TAREFAS DO EXERCÍCIO =
1. No texto sobre a posse de Lula, reescreva o trecho que vai de "O juiz federal" até "de posse, tá?!", trocando "Polícia Federal" por "Polícia Civil".
2. Identifique nos registros todas as linhas que contêm a palavra "compact" e copie-as, levando em conta a diferença entre maiúsculas e minúsculas.

TEXTO FORNECIDO =

Ao dar posse ao ex-presidente Luiz Inácio Lula da Silva como ministro-chefe da Casa Civil, a presidente Dilma Rousseff criticou hoje as interceptações de conversas telefônicas entre os dois, divulgadas ontem, e disse que pedirá a apuração dos fatos.
– Convulsionar a sociedade brasileira em cima de inverdades, de métodos escusos, de práticas criticáveis viola princípios e garantias constitucionais, viola direitos dos cidadãos e abre precedentes gravíssimos: os golpes começam assim.
Dilma repudiou as versões divulgadas das escutas telefônicas com conversas entre ela e Lula.
– Estaremos avaliando as condições deste grampo que envolve a Presidência da República. Queremos saber quem autorizou e por que o autorizou, e por que foi divulgado porque não continha nada que possa levantar qualquer suspeita sobre seu caráter republicano. Investigações baseadas em grampos ilegais não favorecem a democracia. Quando isso acontece, fica nítida a tentativa de ultrapassar o limite do Estado Democrático de Direito, de cruzar a fronteira que é tão cara para nós que a construímos: a fronteira com o estado de exceção. Estamos diante de um fato grave: uma agressão não à minha pessoa, mas uma agressão à cidadania, à democracia e à nossa Constituição.
O juiz federal Sérgio Moro, responsável pelos processos da Operação Lava Jato, divulgou ontem à tarde o teor desta e de outras conversas do ex-presidente, que teve suas ligações telefônicas interceptadas pela Polícia Federal. Às 13h32, Dilma ligou para Lula a fim de avisá-lo de que um funcionário do Planalto estava levando até ele o documento com o termo de posse, para ser utilizado “em caso de necessidade”.
Conforme as interceptações, a presidente diz ao novo ministro da Casa Civil:
– Eu tô mandando o “bessias” junto com o papel pra gente ter ele, e só usa em caso de necessidade, que é o termo de posse, tá?!
O Palácio do Planalto negou que a assinatura do termo de posse do ex-presidente Lula como ministro-chefe da Casa Civil tenha sido antecipada para garantir a ele foro privilegiado de modo imediato.
De acordo com a Secom, Lula poderia não comparecer à cerimônia de posse marcada para esta quinta-feira. Por este motivo, explicou, o termo de posse foi enviado para que Lula assinasse e fosse devolvido à Casa Civil. O Planalto, no comunicado, esclarece então que a expressão “pra gente ter ele”, utilizada por Dilma, se refere à necessidade que havia de o governo ter o documento caso Lula não comparecesse à posse. Informa ainda que o trecho “só usa em caso de necessidade” faz referência à possibilidade de “o governo usar” o termo de posse.

REGISTROS =

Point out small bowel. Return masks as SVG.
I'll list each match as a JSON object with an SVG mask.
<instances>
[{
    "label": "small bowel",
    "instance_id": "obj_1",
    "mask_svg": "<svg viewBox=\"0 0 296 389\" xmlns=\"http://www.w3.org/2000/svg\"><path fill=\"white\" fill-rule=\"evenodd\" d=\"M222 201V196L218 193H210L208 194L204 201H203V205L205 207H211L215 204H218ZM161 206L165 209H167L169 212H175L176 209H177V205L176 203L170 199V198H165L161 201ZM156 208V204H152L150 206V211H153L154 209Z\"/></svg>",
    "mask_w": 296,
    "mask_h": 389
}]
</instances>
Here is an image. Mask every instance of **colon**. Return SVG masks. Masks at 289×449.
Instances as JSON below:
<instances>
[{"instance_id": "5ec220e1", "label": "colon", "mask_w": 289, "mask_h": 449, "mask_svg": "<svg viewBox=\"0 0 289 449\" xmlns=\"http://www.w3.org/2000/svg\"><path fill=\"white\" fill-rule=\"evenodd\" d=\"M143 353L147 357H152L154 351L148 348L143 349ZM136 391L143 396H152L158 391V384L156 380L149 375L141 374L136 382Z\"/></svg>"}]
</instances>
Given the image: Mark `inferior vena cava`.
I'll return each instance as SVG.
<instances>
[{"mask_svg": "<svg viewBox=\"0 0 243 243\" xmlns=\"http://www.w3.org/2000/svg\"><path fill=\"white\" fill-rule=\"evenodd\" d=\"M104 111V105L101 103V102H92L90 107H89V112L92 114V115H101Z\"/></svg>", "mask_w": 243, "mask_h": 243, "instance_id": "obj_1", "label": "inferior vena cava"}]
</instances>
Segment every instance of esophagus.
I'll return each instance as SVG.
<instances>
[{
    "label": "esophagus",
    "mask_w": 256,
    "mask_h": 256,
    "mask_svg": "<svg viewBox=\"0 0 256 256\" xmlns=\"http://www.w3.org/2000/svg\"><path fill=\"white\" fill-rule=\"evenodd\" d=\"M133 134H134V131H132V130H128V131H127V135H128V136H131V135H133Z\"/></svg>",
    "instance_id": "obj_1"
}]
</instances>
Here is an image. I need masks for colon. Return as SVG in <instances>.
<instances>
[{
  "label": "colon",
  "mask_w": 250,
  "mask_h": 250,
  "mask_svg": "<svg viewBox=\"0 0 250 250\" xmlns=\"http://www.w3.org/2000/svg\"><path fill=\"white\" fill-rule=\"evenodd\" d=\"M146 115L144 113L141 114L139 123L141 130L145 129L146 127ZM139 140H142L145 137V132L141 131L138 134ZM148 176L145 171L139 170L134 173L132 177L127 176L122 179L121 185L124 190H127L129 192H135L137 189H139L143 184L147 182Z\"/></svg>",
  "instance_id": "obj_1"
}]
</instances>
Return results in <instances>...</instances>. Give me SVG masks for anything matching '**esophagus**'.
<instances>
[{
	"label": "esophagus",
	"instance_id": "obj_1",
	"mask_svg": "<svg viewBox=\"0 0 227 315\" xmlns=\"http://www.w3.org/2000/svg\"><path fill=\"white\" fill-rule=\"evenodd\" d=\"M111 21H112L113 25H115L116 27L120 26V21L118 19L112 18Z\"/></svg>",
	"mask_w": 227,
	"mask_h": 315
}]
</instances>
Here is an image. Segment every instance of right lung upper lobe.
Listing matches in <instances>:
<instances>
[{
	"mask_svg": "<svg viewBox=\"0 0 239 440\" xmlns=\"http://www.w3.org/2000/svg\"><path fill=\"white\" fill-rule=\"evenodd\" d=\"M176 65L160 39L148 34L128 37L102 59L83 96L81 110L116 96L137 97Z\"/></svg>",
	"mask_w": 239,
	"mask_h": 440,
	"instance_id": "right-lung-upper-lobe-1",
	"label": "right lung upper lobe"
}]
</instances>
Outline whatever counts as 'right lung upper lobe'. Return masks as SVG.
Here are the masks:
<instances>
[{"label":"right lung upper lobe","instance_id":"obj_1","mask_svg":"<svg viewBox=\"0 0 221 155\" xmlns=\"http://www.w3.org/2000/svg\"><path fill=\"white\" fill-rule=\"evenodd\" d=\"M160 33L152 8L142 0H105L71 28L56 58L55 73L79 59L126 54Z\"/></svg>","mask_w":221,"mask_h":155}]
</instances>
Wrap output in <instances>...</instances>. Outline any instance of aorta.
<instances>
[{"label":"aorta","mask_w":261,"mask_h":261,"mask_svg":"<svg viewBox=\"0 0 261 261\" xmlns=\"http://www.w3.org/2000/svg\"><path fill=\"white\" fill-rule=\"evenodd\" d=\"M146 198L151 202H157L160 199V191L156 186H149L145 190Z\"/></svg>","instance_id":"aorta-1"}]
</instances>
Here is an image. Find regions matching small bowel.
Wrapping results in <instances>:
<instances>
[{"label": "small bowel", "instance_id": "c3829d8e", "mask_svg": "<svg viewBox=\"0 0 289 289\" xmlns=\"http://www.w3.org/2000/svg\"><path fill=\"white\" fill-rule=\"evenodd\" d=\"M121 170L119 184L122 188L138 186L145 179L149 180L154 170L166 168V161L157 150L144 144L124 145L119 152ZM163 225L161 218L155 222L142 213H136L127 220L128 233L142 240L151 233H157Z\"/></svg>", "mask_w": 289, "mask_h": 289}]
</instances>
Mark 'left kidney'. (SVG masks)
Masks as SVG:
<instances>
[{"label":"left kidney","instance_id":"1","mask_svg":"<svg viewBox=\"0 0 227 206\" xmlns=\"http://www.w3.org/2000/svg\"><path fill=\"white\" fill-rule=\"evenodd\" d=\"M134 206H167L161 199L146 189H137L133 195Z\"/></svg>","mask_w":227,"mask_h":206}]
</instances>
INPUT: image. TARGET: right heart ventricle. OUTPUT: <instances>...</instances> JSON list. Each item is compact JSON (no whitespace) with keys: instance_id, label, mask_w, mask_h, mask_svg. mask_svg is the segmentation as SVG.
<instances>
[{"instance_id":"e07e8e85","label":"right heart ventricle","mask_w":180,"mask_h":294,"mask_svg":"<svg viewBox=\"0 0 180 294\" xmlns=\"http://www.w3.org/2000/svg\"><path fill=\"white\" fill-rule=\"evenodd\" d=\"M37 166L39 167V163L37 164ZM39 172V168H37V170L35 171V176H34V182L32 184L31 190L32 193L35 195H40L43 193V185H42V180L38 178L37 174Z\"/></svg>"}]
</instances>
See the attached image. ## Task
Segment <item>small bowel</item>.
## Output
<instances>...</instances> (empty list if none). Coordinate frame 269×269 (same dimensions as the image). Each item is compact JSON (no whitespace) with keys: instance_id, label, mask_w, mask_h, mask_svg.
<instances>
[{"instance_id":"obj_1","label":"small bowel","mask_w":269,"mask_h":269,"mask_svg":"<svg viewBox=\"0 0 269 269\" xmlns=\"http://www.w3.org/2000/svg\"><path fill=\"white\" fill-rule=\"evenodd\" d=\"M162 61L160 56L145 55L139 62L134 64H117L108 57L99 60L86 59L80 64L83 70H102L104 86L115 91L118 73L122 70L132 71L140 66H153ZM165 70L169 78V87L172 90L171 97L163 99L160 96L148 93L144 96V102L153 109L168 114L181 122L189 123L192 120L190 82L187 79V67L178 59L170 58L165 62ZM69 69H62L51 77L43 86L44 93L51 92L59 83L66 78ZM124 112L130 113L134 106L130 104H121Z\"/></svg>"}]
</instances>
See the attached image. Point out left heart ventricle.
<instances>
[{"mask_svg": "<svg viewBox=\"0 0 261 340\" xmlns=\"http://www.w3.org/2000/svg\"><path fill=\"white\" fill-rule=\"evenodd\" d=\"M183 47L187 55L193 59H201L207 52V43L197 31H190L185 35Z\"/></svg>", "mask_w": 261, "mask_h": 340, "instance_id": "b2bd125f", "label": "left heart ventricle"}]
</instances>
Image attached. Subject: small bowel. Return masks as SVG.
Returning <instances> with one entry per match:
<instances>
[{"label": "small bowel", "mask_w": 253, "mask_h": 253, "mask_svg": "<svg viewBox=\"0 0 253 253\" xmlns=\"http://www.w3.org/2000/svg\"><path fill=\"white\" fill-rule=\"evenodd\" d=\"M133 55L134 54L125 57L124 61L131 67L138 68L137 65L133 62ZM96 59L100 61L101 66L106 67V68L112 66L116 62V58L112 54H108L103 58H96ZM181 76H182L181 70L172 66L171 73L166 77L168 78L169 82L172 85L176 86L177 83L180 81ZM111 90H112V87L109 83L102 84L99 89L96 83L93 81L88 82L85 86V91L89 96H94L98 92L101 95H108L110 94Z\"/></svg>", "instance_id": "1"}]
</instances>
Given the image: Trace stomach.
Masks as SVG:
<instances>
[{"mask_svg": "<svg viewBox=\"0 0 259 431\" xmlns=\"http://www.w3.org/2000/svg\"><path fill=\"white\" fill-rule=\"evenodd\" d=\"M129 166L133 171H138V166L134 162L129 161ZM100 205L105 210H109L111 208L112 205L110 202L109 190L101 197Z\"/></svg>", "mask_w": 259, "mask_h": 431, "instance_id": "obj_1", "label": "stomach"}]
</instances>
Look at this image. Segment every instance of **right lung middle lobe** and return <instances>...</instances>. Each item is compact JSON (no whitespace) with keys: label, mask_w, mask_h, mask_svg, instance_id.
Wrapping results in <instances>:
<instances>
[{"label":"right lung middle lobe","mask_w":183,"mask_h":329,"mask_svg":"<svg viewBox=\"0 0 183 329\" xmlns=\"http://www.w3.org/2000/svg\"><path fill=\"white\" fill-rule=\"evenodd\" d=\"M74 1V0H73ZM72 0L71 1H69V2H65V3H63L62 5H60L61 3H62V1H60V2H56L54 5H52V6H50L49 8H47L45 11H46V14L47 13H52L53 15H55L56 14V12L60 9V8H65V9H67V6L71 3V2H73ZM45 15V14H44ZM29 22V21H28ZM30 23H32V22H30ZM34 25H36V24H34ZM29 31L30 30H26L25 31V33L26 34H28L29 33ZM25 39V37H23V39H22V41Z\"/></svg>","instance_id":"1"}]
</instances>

SOLUÇÕES DAS TAREFAS =
1.
O juiz federal Sérgio Moro, responsável pelos processos da Operação Lava Jato, divulgou ontem à tarde o teor desta e de outras conversas do ex-presidente, que teve suas ligações telefônicas interceptadas pela Polícia Civil. Às 13h32, Dilma ligou para Lula a fim de avisá-lo de que um funcionário do Planalto estava levando até ele o documento com o termo de posse, para ser utilizado “em caso de necessidade”.
Conforme as interceptações, a presidente diz ao novo ministro da Casa Civil:
– Eu tô mandando o “bessias” junto com o papel pra gente ter ele, e só usa em caso de necessidade, que é o termo de posse, tá?!

2.
INPUT: image. TARGET: right heart ventricle. OUTPUT: <instances>...</instances> JSON list. Each item is compact JSON (no whitespace) with keys: instance_id, label, mask_w, mask_h, mask_svg. mask_svg is the segmentation as SVG.
<instances>...</instances> (empty list if none). Coordinate frame 269×269 (same dimensions as the image). Each item is compact JSON (no whitespace) with keys: instance_id, label, mask_w, mask_h, mask_svg.
Look at this image. Segment every instance of **right lung middle lobe** and return <instances>...</instances>. Each item is compact JSON (no whitespace) with keys: label, mask_w, mask_h, mask_svg, instance_id.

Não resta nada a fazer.